The country needs jobs. If the only kind Congress will approve are through military spending, then we should continue and even expand the military program

It does not matter that the new employees are not producing anything useful. Their paychecks will go right back into the economy to increase consumer demand and stimulate the economy, just like any other job.

Increase the size of the army and reduce the unemployment rate immediately. The Republicans might be dumb enough to buy this plan.
 
 
+2 # Guest 2010-08-16 13:48
Arnold, your reasoning is SICK, people with your view are the reason we have constant war.

Maybe we can also do away with prisons? Many young criminals get a choice: go to jail or go into the military. A lot of these young punks are helping to bring down the moral of the military. They commit crimes in the countries where they are fighting, and make the people there hate us more.
 
 
+4 # Guest 2010-08-14 15:36
War is Americas biggest Business and no matter how many innocent people get killed, they LOVE it!
 
 
+2 # Guest 2010-08-14 15:52
Calling it the Economic Defense Act is better framing.
 
 
0 # Guest 2010-08-14 17:47
It's the F-35 ... not F-25 OR the F-22
 
 
+2 # Guest 2010-08-14 20:57
If we have people building stuff we don't need (weapons, etc.), then let's pay them to NOT build weapons and just pay them--essentially to NOT build them! That step would take the flood of useless weapons out of the market and the workers would, at the same time, get paid. However, this would essentially be a form of welfare as are the funds for our corporations and banks and such, so it would be a step in leveling the playing field just a bit. But try it and stand back for the whining of the Republicans!
 
 
-4 # Guest 2010-08-15 06:38
I do not agree that, "Having a giant undercover military jobs program is an insane way to keep Americans employed."

At a time when the scourge of fascism is rising, what better way to prepare an American who by his or her very nature abhors this kind of thing?

I am not a military man. Never served. This wasn't a part of my wiring. Still, I value those who do so with dignity and honor. All the more these days, too, because (and you should get this, too, Mr. Reich, because you constantly are on the front lines where intellectuals are wont to rationalize arrangements entirely fascist in nature) the common American citizen NEEDS those among his or her own who stand ready to resist (if need be) were any overt move to institutionaliz e fascism attempted over coming years, as everything underpinning our way of life crumbles at the alter of a financial system built by men and woman who generally are at heart fascists.
 
 
0 # soularddave 2010-11-14 19:02
Lots of people are going to college during the economic downturn. they will need jobs related to their chosen fields.
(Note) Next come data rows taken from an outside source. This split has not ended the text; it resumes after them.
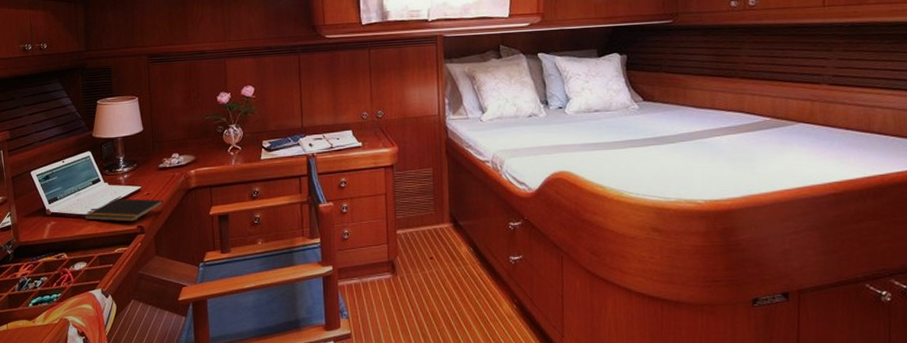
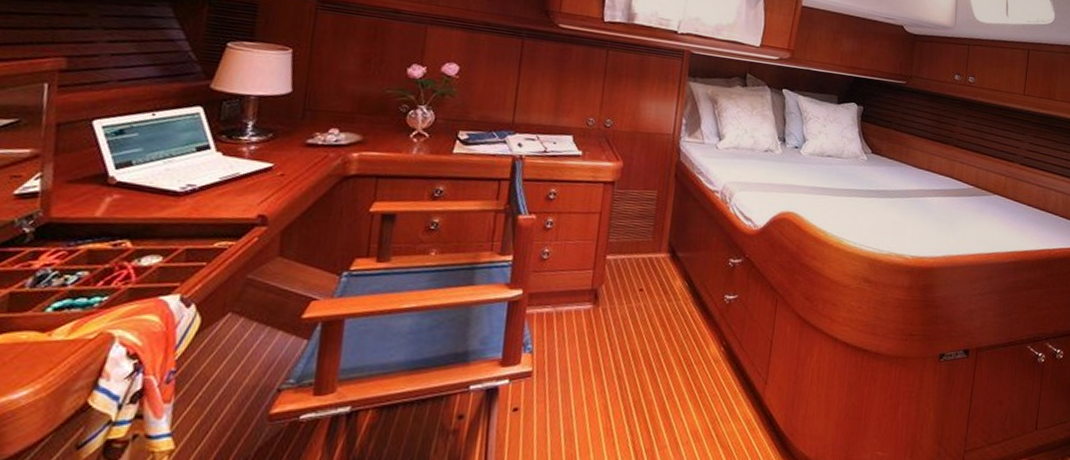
notepad: present [84,198,164,222] -> none [172,175,305,209]

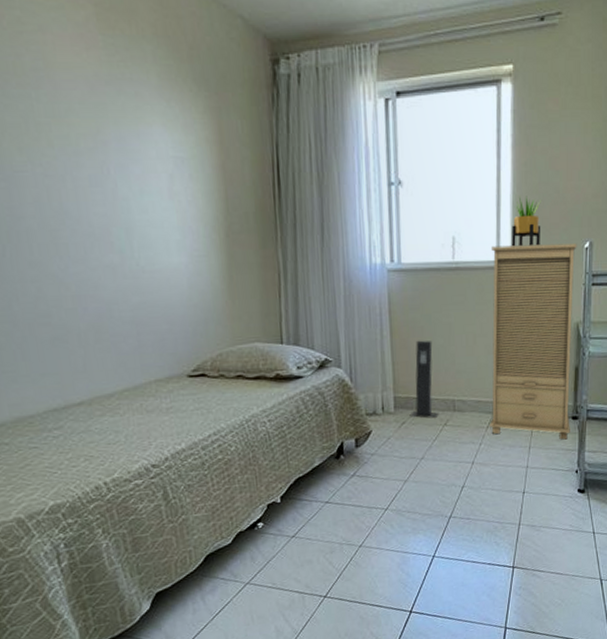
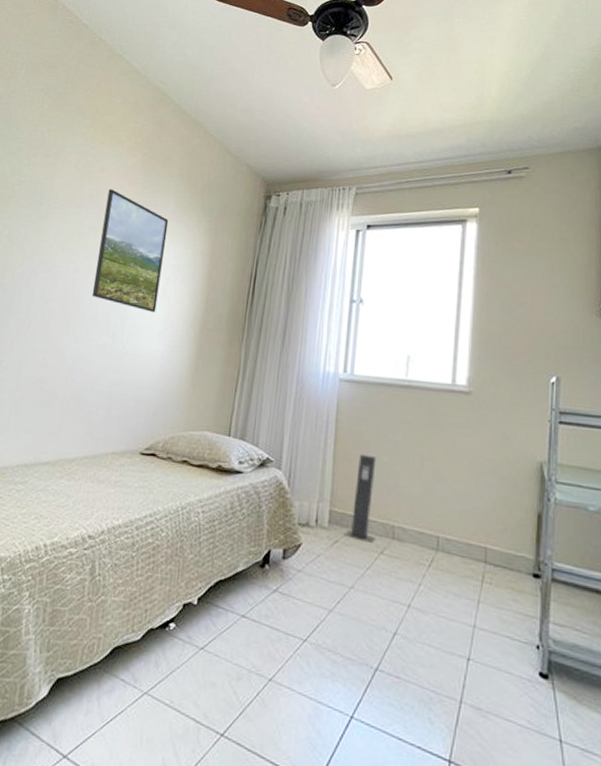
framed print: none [59,58,167,219] -> present [91,189,169,312]
cabinet: present [490,243,577,440] -> none [432,369,542,602]
potted plant: present [512,196,541,247] -> none [469,324,503,375]

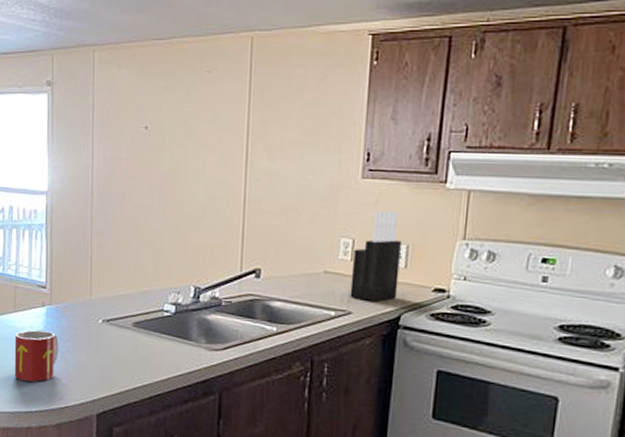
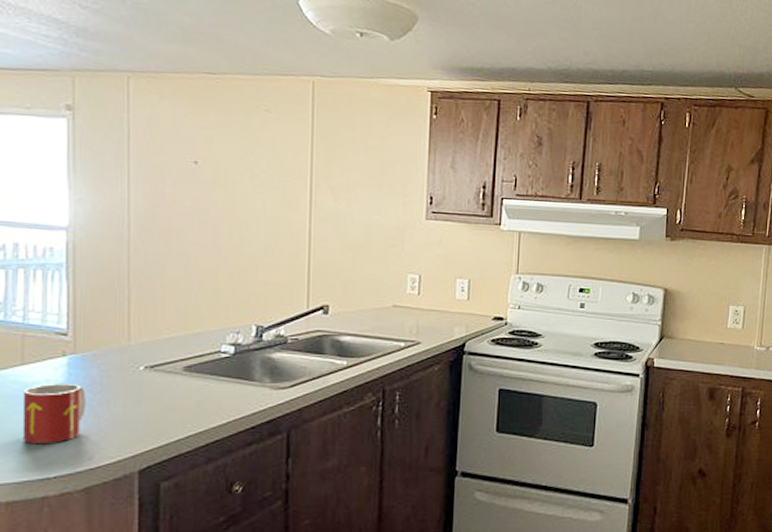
knife block: present [350,211,401,302] -> none [418,249,463,331]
In their day, VISTA and Peace Corps provided many a graduate (or not) with helpful study and practical experience. Reintroduce these, along with Americorps, and you've got 1,000s of people working toward a better future.

These 'hobs', thought they might pay less, would suit unemployed defense plant workers to better their communities. There is a pressing need, too, for manufacturing skill in areas of solar & wind power generation.

America MUST move forward; or its falling behind.